Mr. Lorin Blodget says : " I pick to-day a few bunches of grapes from the Lindley vine, Rogers' hybrid No. 9, which are clearly affected by a cross fertilization with a Delaware vine alongside of them; a much younger vine, and for the first time large enough to give opportunity. I send you a small box picked from a high point, 35 feet, and on the eastern roof slope, where it has been ten years in full bearing. They are not quite ripe, but the sparrows are at them, and have already thinned out the bunches, so I must cut them.

"The smaller grapes are both on the bunch among large ones, of the usual size, and often make nearly a full bunch of themselves. They are without seeds in most cases.

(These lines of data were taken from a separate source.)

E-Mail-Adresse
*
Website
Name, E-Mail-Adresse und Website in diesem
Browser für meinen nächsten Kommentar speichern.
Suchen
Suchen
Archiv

"The great Lindley vine was severely affected by the winter, and has but half a crop. The western extension was shortened 35 feet, and the northern part came out a month late. Until the last of May much of it remained dormant. Later, it has grown rapidly, with many shoots 12 to 16 feet, of this year's growth. It is still an enormous vine, and now in full vigor. Delawares are not ripe, by a full month".

[We are very glad to have these specimens, because they furnish the occasion to point out how even the most intelligent may at times be mistaken, and as accounting for the many statements that have been made from time to time, favorable to a belief of an immediate influence of pollen in fruit. Here are bunches of Lindley having many of the normal size, and many small like Delaware, and other bunches in which all the berries are small, and one may well be excused for supposing, a Delaware being near, that they were Delaware bunches produced by the action of the Delaware pollen on the flower of the Lindley. Beyond this fact of small size there is, however, nothing to indicate any difference from Lindley. The color of Lindley is like the Delaware, so we cannot infer Delaware from that, and flavor is not Delaware but Lindley. But the absence of seeds tells the whole story. We know from experience with grapes that crosses produce as perfect seeded berries as the originals. A Delaware and a Lindley, crossed together, would produce berries bearing seeds. These having no seeds evidences against the idea of the influence of Delaware pollen.

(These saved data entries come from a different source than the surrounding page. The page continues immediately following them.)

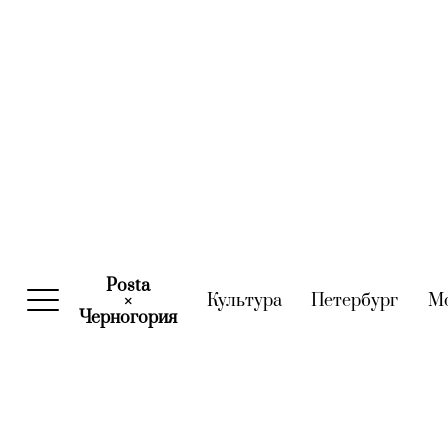
Posta
Культура
(current)
Петербург
(curre
М
×
Черногория
(current)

But another strong reason is that all hot house grape growers are familiar with the vines often bearing grapes not half the usual size, and wholly seedless, and this in houses all of one variety and where the pollen influence of some other variety is therefore wholly out of the question.

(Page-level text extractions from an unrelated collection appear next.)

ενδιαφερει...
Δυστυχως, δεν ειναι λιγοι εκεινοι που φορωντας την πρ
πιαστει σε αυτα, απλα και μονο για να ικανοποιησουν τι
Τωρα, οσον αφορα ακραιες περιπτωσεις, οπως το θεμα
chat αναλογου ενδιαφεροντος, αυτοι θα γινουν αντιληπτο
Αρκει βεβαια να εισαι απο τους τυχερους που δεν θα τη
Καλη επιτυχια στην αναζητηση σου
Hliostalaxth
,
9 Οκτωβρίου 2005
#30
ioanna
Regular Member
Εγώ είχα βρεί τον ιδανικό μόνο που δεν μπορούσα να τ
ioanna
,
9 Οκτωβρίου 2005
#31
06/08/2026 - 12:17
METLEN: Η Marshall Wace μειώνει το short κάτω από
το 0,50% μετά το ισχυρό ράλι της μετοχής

It is usual to refer the cause to something that interferes with the proper nutrition of the vine or flowers in the bunch, after the flowers have been fertilized enough by their own pollen to start them on the fruiting track. Nutrition ceases, from some cause, after fertilization, but before the minute embryos have started to become perfect seeds. This is the reasoning of intelligent grape growers, but we do not know that it has been demonstrated by absolute proof. - Ed. G. M].